Hormone responses in the barley seed control malting and can potentially predict malting quality. Malting quality depends on enzymes produced during the malting process. Most of the genes that direct the production of these enzymes are actived in seed's outer tissue (the aleurone) by gibberellin (GA) hormones. Significant resources are being devoted by American and foreign companies to develop a small set of gene probes that can be used as malting quality predictors; this would save considerable financial resources devoted to breeding programs to produce malting barleys. It has long been believed that, during the malting process, GAs are produced by the embryo and travel to the aleurone, where they activate enzyme production. Surprisingly, GA levels in the aleurone have never been examined. A study was completed showing that GAs may be synthesized in the aleurone (during the first 3 days of germination) from inactive GAs residing in the aleurone and the starchy middle of the seed, the endosperm. Further studies are needed to clarify this point. The appearance of GAs in the aleurone should relate directly to the amounts (over time) of a specific inhibitory protein (DELLA) and a protein that binds to GA. GA causes the amounts of certain malting enzymes to increase, but the inhibitor proteins prevent this. The inhibitor protein is destroyed soon after GA binds to the GA binding protein.

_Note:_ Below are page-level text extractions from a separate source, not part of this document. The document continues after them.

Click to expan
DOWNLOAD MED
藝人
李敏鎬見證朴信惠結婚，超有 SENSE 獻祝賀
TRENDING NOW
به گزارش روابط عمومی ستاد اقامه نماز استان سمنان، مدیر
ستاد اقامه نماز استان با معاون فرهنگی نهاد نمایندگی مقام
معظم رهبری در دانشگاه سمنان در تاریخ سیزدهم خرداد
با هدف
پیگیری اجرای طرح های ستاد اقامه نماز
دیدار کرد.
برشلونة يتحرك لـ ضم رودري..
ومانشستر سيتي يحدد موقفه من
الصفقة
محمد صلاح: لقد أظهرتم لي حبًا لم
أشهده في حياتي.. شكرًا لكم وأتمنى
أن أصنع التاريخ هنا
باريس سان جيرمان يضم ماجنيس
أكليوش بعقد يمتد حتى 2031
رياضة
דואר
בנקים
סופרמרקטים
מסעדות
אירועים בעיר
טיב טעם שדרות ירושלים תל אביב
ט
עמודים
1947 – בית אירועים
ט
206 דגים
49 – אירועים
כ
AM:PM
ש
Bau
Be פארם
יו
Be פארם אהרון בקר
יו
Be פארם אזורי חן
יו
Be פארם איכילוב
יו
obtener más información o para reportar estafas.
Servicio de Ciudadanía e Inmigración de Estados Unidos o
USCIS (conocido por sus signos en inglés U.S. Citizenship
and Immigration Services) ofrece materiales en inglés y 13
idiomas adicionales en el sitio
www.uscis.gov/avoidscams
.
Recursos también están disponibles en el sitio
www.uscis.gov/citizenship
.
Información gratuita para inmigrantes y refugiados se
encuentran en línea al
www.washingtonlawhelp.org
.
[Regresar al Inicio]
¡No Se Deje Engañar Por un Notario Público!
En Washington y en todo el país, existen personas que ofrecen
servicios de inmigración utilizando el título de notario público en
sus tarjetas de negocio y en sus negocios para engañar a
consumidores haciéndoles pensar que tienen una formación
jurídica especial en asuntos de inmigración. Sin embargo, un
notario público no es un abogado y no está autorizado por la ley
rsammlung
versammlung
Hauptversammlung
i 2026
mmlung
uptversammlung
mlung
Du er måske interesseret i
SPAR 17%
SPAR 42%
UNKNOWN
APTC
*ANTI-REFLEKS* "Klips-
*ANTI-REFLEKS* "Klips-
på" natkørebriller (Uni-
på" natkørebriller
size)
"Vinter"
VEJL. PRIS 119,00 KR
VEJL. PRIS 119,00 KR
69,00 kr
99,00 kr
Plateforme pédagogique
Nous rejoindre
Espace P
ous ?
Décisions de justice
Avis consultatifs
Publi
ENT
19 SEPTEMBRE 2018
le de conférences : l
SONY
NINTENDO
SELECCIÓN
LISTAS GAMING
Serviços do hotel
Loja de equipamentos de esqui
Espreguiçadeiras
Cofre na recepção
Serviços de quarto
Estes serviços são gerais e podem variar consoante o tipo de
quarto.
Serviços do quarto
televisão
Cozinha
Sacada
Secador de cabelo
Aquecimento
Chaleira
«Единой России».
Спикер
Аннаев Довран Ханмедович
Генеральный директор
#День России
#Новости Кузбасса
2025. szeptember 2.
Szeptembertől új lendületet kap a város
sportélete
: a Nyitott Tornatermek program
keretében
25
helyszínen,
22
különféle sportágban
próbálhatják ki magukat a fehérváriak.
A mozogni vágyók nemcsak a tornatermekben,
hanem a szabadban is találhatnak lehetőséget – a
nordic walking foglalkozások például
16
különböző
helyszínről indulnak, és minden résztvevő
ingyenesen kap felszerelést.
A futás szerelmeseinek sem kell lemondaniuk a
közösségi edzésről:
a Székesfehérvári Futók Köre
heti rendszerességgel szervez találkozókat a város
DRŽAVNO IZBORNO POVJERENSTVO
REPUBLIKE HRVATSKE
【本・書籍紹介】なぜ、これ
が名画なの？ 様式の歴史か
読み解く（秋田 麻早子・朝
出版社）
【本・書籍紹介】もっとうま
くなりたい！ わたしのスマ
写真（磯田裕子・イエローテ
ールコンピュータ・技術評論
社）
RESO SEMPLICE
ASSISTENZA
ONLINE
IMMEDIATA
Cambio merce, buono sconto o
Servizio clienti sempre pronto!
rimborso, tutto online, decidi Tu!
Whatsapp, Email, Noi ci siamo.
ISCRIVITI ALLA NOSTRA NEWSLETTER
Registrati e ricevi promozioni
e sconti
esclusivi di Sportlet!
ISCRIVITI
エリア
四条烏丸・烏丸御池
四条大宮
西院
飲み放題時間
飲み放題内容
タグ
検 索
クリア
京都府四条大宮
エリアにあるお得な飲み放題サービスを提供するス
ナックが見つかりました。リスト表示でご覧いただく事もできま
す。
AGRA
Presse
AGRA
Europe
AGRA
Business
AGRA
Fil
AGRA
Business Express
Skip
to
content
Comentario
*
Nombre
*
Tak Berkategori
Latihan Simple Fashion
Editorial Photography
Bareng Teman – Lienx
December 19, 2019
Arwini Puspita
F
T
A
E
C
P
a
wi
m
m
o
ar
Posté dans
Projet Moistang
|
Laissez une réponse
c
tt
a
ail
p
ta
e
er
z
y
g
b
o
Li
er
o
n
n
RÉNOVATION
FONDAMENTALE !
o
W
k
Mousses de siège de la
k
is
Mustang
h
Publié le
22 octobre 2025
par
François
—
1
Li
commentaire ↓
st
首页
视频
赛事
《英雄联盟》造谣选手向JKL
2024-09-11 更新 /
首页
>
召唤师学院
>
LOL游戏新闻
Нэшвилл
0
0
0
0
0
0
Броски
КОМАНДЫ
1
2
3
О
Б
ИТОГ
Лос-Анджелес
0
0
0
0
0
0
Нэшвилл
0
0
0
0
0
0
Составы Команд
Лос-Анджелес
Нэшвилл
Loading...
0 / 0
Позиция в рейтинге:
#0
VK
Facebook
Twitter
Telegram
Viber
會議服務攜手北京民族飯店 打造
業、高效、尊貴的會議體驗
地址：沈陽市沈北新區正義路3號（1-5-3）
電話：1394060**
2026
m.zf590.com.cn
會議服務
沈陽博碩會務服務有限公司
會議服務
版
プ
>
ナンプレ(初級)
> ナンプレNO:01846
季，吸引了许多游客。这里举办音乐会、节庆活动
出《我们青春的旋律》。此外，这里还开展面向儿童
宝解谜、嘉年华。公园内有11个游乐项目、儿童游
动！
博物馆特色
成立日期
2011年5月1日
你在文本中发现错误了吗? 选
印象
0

Analysis of this system could reveal an important characteristic of superior malting barleys. The impact of these studies would be the establishment of genetic markers for malting quality. Our recent studies showed that a superior malting barley has a larger inhibitor protein than an inferior barley. We have cloned and made public a portion of the genetic code that regulates the production of the GA binding protein.
Abebe, T., Wise, R.P., Skadsen, R.W. 2009. Comparative Transcriptional Profiling Established the Awn as the Major Photosynthetic Organ of the Barley Spike while the Lemma and the Palea Primarily Protect the Seed. The Plant Genome. 2(3):247-259.